| TRY IT |
Could you write out exactly, and only, the lines from the one containing "middle mcp: (215, 77)" through the last line of the data, leaving out all pictures?

*** Opening DATASET RECORDS ***

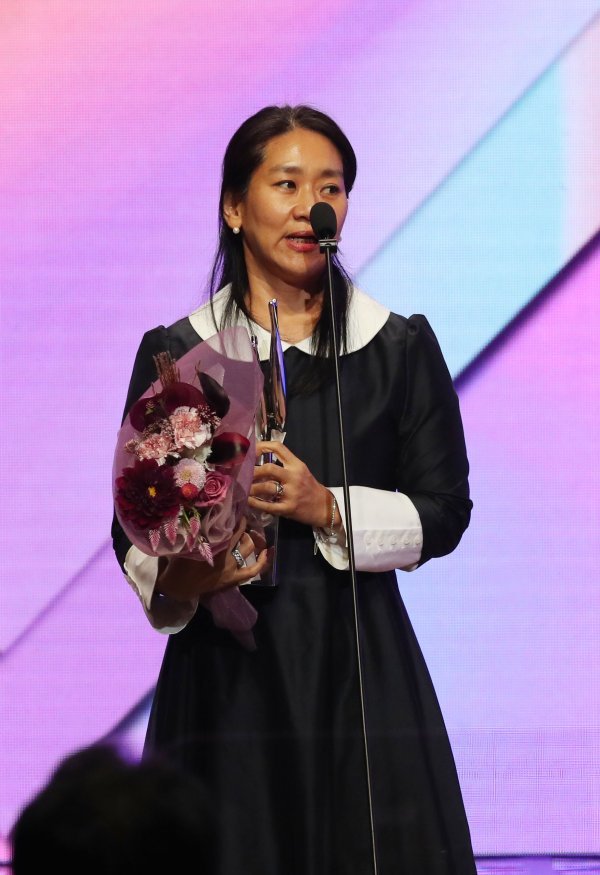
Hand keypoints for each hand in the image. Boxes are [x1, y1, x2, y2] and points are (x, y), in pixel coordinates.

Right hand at [155, 517, 270, 601]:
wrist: (179, 587)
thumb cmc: (178, 564)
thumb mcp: (187, 544)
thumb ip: (198, 532)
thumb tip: (205, 515)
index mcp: (214, 546)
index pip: (230, 527)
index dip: (235, 517)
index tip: (235, 509)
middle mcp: (225, 555)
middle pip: (241, 535)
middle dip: (242, 526)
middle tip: (239, 520)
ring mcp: (232, 568)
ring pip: (248, 548)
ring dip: (248, 539)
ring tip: (245, 534)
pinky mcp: (234, 578)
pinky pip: (253, 570)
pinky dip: (262, 561)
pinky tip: (267, 551)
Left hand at [249, 441, 332, 528]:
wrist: (324, 507)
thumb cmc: (310, 488)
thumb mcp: (301, 471)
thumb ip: (284, 464)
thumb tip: (259, 459)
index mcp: (297, 465)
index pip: (279, 448)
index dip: (262, 446)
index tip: (251, 451)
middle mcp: (294, 477)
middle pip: (269, 468)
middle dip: (253, 471)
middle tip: (244, 474)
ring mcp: (291, 493)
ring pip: (266, 487)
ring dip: (252, 488)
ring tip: (245, 488)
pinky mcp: (288, 508)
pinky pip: (268, 506)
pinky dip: (255, 503)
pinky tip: (249, 501)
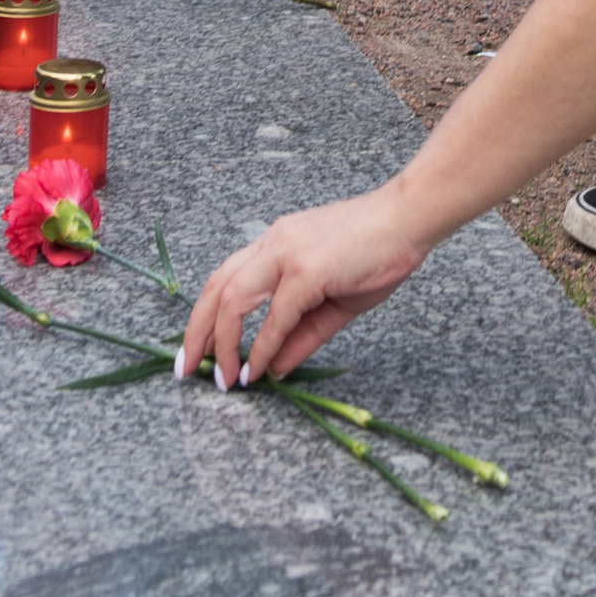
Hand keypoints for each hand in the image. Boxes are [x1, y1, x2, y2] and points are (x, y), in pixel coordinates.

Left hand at [180, 187, 431, 388]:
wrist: (410, 219)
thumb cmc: (379, 252)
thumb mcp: (335, 303)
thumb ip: (301, 335)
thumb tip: (273, 367)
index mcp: (275, 243)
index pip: (226, 279)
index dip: (206, 317)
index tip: (200, 352)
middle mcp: (272, 243)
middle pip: (215, 287)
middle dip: (195, 332)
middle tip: (186, 369)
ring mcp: (286, 254)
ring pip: (232, 299)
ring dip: (222, 343)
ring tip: (220, 377)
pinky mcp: (307, 270)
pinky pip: (275, 316)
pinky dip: (261, 347)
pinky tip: (257, 371)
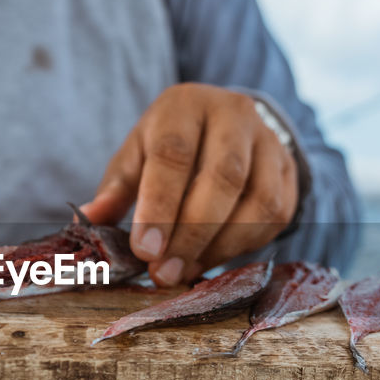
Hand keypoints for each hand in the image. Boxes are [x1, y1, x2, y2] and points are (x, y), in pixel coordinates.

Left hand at [81, 83, 297, 285]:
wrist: (228, 124)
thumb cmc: (172, 142)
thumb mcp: (138, 153)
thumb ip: (117, 188)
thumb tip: (89, 220)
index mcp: (186, 105)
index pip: (174, 154)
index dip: (160, 206)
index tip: (145, 250)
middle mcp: (235, 115)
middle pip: (222, 179)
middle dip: (191, 234)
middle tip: (164, 273)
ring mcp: (269, 143)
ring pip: (257, 203)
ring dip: (219, 247)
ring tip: (185, 271)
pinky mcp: (289, 173)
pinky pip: (275, 218)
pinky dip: (243, 247)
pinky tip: (211, 259)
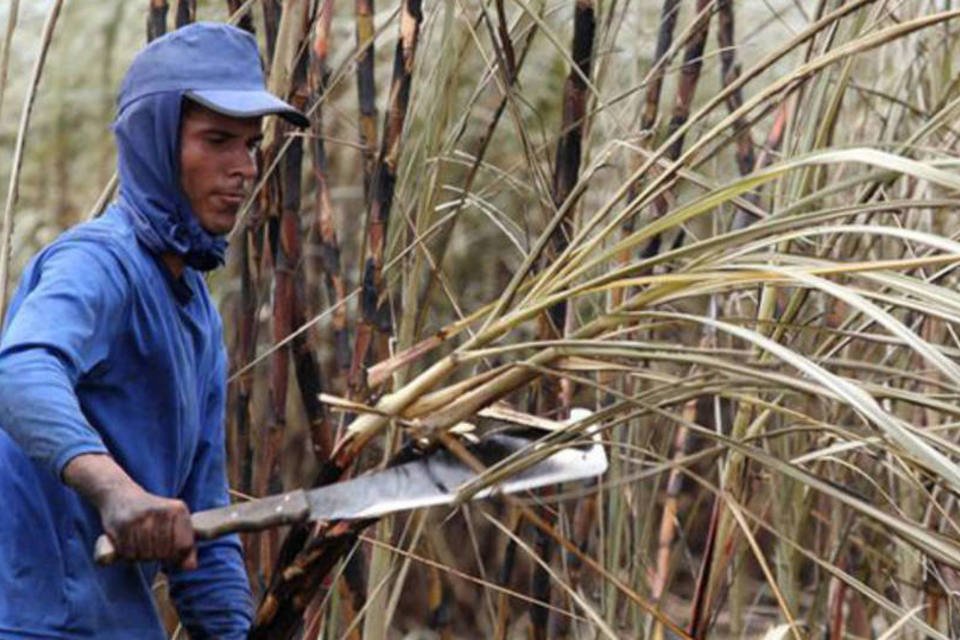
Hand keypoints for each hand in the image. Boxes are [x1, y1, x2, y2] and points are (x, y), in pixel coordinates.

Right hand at [63, 453, 197, 569]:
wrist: (120, 495)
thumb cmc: (153, 513)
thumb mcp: (174, 521)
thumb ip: (185, 545)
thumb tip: (191, 567)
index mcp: (178, 509)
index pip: (184, 546)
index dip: (178, 555)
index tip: (172, 552)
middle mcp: (160, 512)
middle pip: (164, 552)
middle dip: (159, 556)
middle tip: (153, 546)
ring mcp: (140, 518)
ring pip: (147, 555)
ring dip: (143, 556)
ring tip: (141, 544)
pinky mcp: (121, 525)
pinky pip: (130, 554)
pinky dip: (130, 554)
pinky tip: (130, 543)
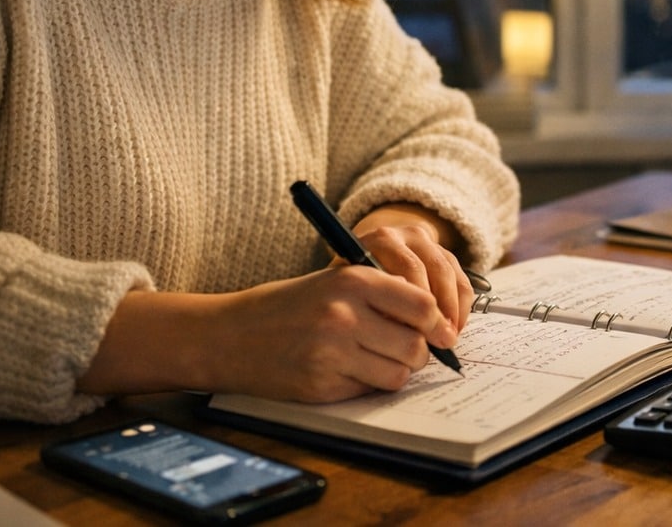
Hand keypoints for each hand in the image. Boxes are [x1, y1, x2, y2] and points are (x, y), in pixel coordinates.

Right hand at [80, 266, 458, 403]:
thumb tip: (436, 321)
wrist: (228, 336)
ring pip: (398, 372)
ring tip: (378, 360)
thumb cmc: (287, 305)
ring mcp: (331, 352)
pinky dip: (369, 385)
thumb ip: (381, 295)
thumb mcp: (332, 281)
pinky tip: (350, 371)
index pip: (421, 303)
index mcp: (352, 280)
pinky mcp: (321, 385)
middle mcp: (344, 314)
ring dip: (397, 371)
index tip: (443, 332)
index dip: (438, 322)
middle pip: (415, 344)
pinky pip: (369, 390)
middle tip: (411, 350)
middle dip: (420, 352)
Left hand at [350, 203, 474, 336]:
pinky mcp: (444, 254)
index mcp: (381, 241)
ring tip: (448, 337)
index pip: (409, 268)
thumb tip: (398, 329)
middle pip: (434, 269)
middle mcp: (407, 235)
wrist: (360, 262)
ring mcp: (428, 243)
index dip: (418, 302)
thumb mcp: (353, 292)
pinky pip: (461, 279)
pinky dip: (462, 306)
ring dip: (453, 310)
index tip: (418, 334)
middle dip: (439, 309)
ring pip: (450, 275)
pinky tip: (455, 326)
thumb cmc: (353, 287)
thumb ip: (372, 303)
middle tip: (440, 340)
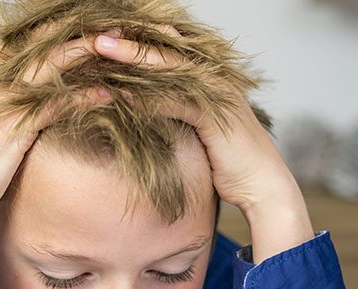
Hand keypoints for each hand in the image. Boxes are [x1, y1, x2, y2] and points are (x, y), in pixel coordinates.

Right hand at [0, 35, 112, 236]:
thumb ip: (4, 113)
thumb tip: (30, 110)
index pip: (23, 40)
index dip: (55, 31)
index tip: (84, 24)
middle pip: (40, 43)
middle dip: (78, 30)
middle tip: (114, 25)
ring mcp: (1, 101)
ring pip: (52, 63)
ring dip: (89, 51)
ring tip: (120, 46)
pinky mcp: (13, 126)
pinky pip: (56, 102)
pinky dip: (84, 96)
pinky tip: (107, 94)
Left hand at [93, 27, 313, 262]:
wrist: (261, 185)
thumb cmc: (227, 161)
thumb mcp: (195, 130)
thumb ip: (174, 111)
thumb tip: (140, 106)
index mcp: (210, 77)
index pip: (170, 50)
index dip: (139, 41)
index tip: (106, 37)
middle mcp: (215, 77)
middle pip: (167, 50)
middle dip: (131, 40)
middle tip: (96, 34)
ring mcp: (218, 93)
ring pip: (169, 68)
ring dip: (132, 59)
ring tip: (100, 51)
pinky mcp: (216, 115)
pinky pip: (176, 101)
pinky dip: (147, 97)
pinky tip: (120, 94)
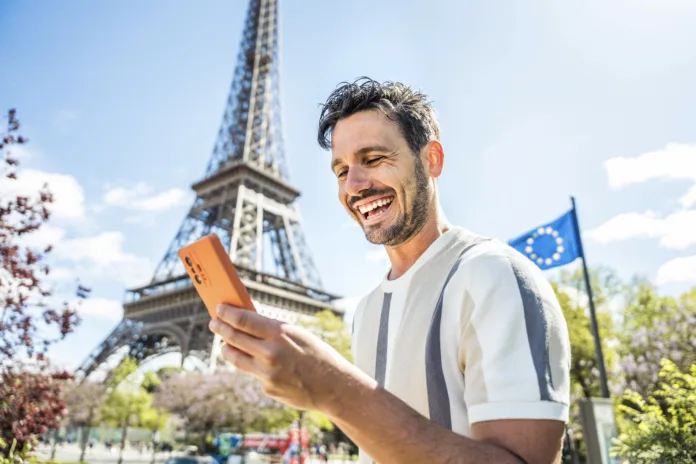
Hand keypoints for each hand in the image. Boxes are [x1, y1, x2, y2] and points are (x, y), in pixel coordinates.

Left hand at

*** Closing DATASET RECORDS ***

| ANSWER FOR THIS EXERCISE |
middle mcp: (215, 77)
middle pip: (167, 50)
middle dip: (131, 40)
middle tip: (96, 34)
ring mcp: (218, 93)
ring pip: (169, 68)
ring dip: (132, 59)
ring tip: (100, 51)
pinky mcp: (216, 115)
pinky pip: (176, 101)
pinky dip: (147, 97)
pinky tip: (120, 94)
Hand keypoints for each hand in the image. Boxes are [x1, y1, x2, y2] and points are (x, y), in pixel coordinates.

Left hand at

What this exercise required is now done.